Price of freedom--again
Once again the nation is collectively in mourning, stupefied by a mindless act of handgun violence, and once again the national hand-wringing begins: "How could this have happened?" and "how can it be prevented from happening again?"
The bitter truth is we know precisely how this happened--America's murderously liberal gun laws and ineffectual mental health infrastructure essentially ensure that it will happen--and we know that after Second Amendment absolutists once again thwart any meaningful reform of America's gun laws, this horrible event will certainly happen again, dreadfully replicated in an Amish schoolhouse, Colorado high school, or Virginia public university to be named later.
But President Bush says he wants to be part of the conversation this rampage requires, so let the fraudulent dialogue begin--again.
This ritual is a familiar if futile exercise in the wake of the semi-annual bloodbaths which haunt American life. After a gory parade of massacres at places like Virginia Tech and Columbine, it would seem reasonable to expect that any sane society would sit down for a serious reappraisal of its gun laws. Not so, the United States, its armies of gun casualties stand it alone among Western and other industrialized societies.
While our firearm killers and their victims offer a multiethnic snapshot of modern America, gun violence tracked globally does not similarly offer a cross cultural profile. It is essentially unknown in all other societies which are not engulfed in civil war or cross-border conflict. What is the difference between this most recent perpetrator of mass murder in the U.S. and say a deranged, disturbed person similarly bent in say South Korea? Could it be access to a vast reservoir of relatively inexpensive and increasingly powerful small arms in the form of easily concealed handguns and military-grade assault weapons?
When gun carnage inspires outcries for more rational gun policy, one that might drain that pool of some 200 million guns at play in the United States, prohibit the sale of military grade hardware to lunatics, terrorists, and, yes, even those who would use them to hunt rabbits, or at the very least require gun owners and manufacturers to be taxed at a rate that comes closer to covering the mayhem their "hobby" costs society, why do the gun-controllers lose and the second amendment absolutists always win? Mother Jones reports that gun "enthusiast" lobbies make political contributions at a rate 33 times that of gun controllers. They get what they pay for.
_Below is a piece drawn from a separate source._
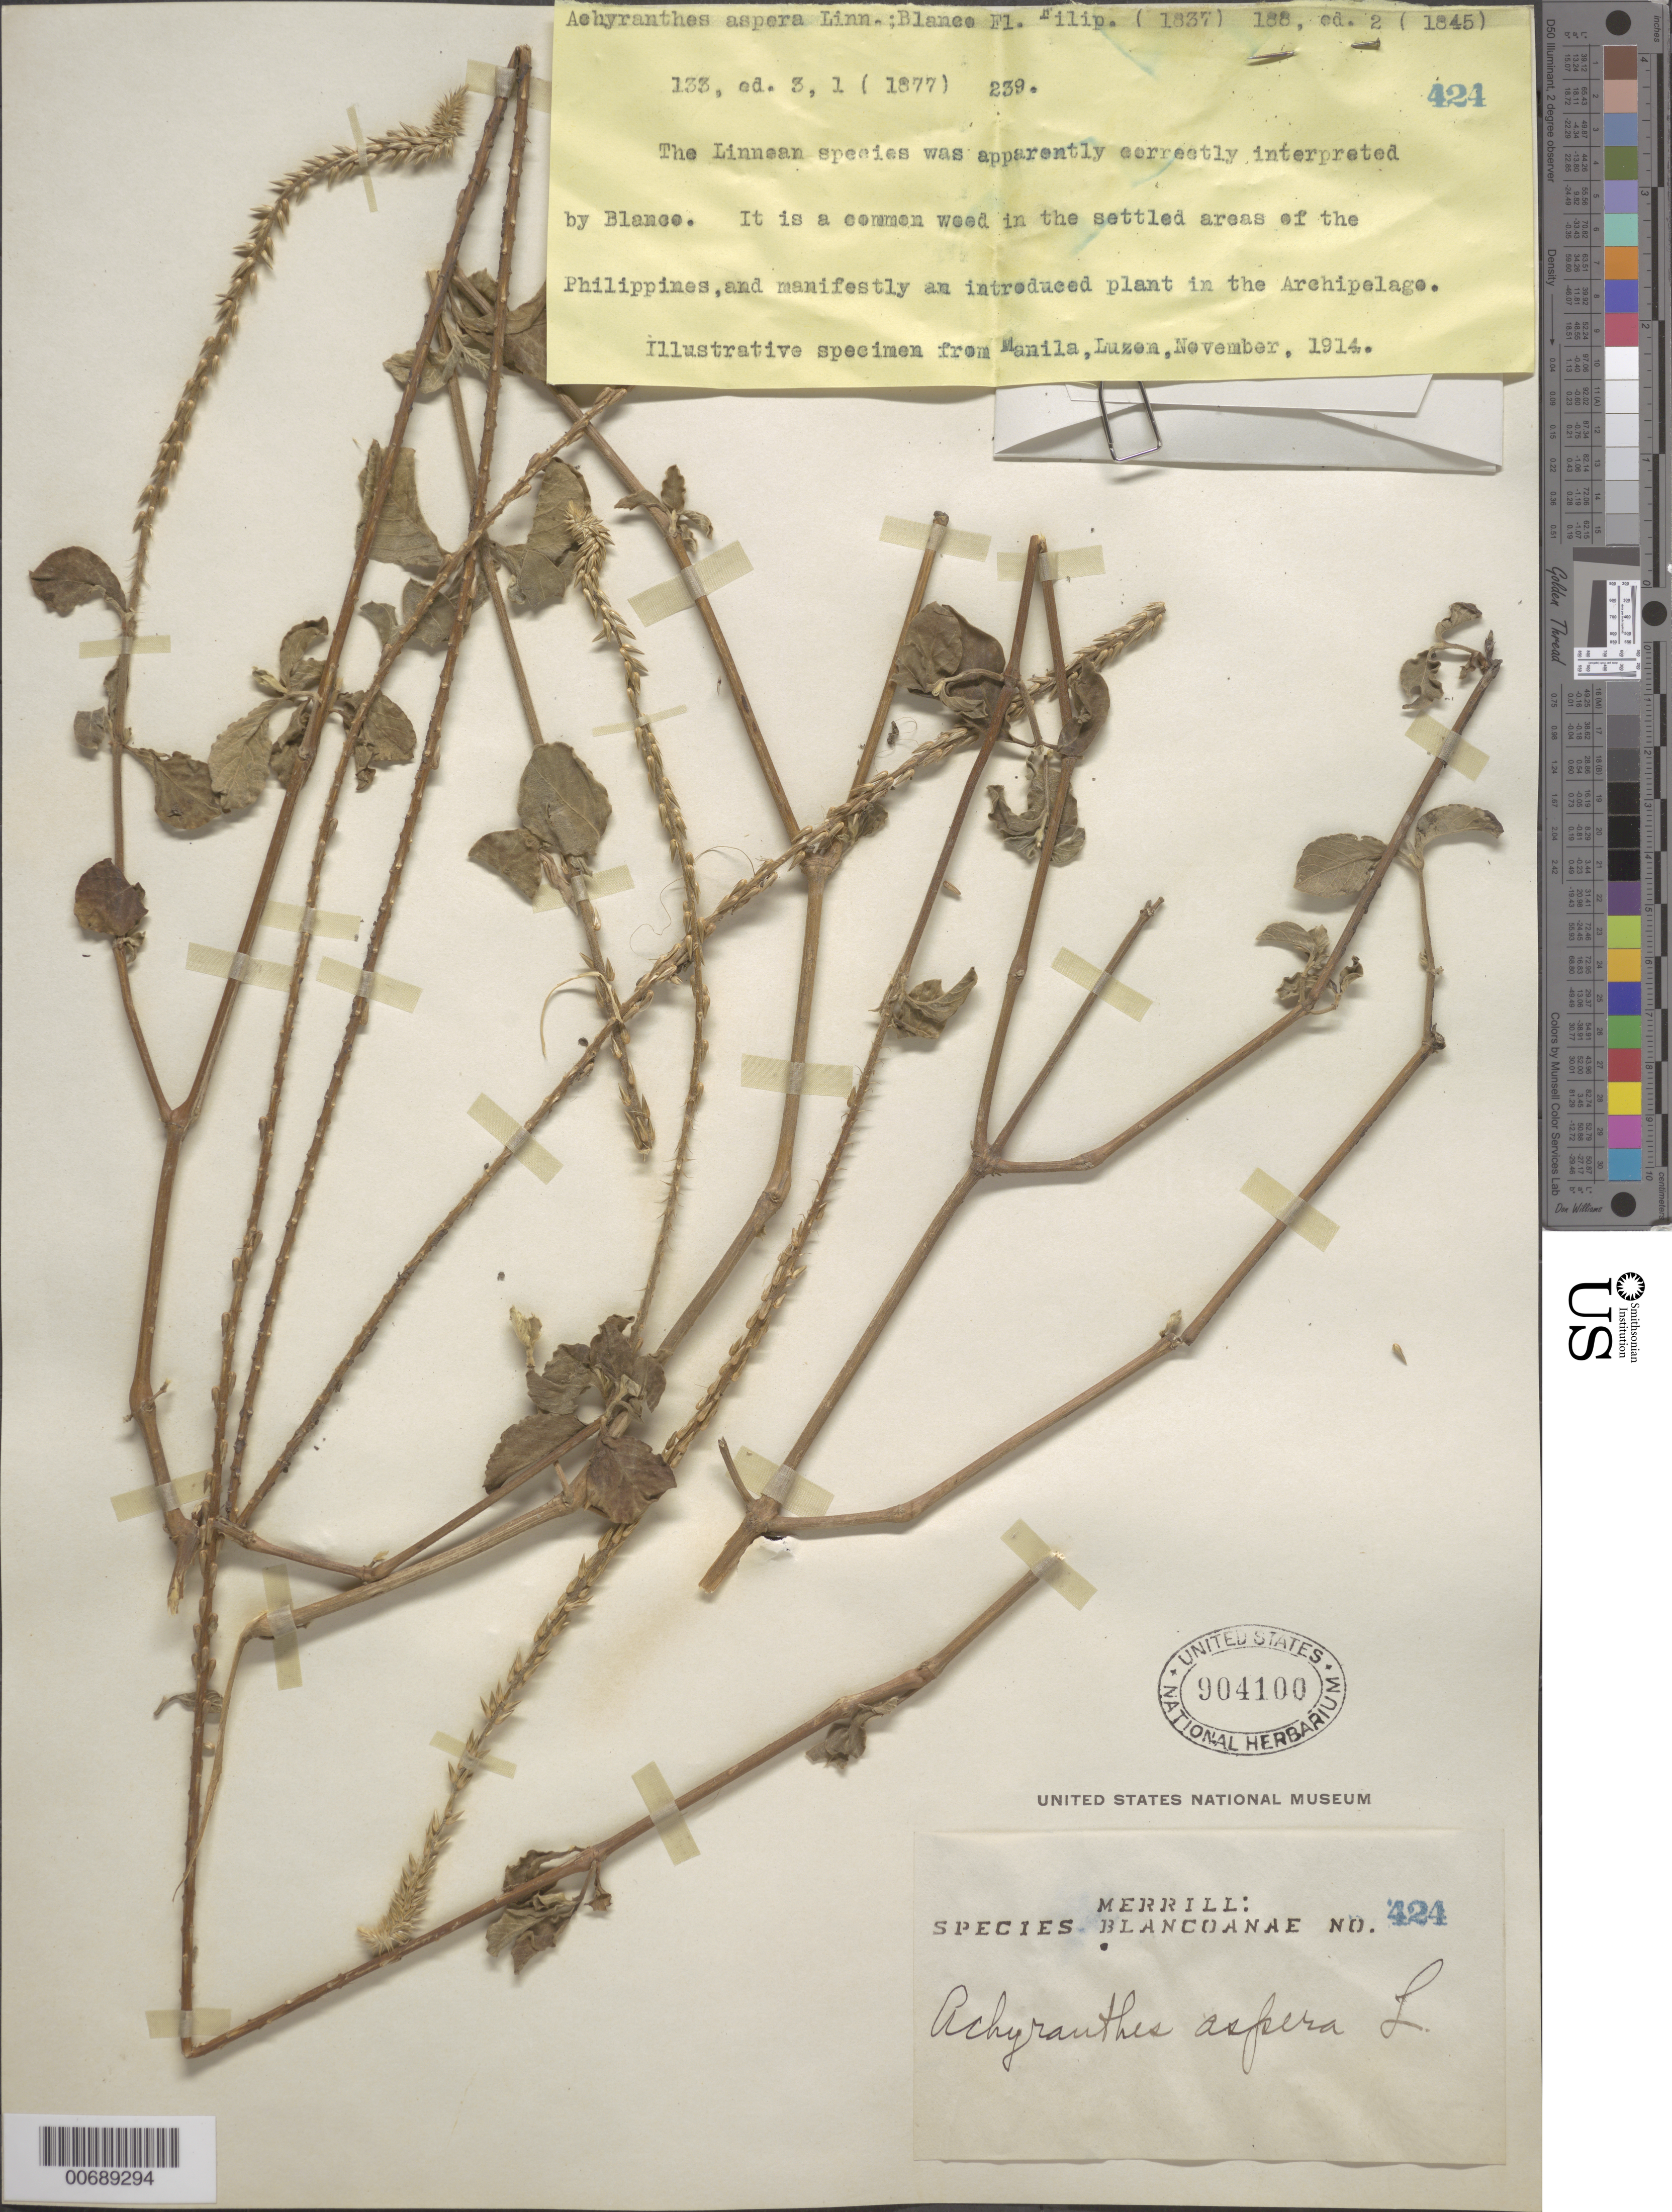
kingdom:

Essentially, the U.S. has the most rational gun control laws that money can by.
We continue to treat guns and gun violence as an abstract philosophical dispute the absolutists purport it to be rather than the national health crisis it is. While those of us who live in urban areas stalked by handgun violence or those of us who have lost a loved one to an accidental firearm discharge, random attack, or gun-powered domestic breakdown understand the real human toll of our national gun fetish, the second amendment absolutists look upon the horrendous annual casualty roll and even astonishing outbursts of Virgina Tech-level carnage as an acceptable "price of freedom."
Why does it seem that someone else is always paying the "price of freedom" on behalf of those who commend it so?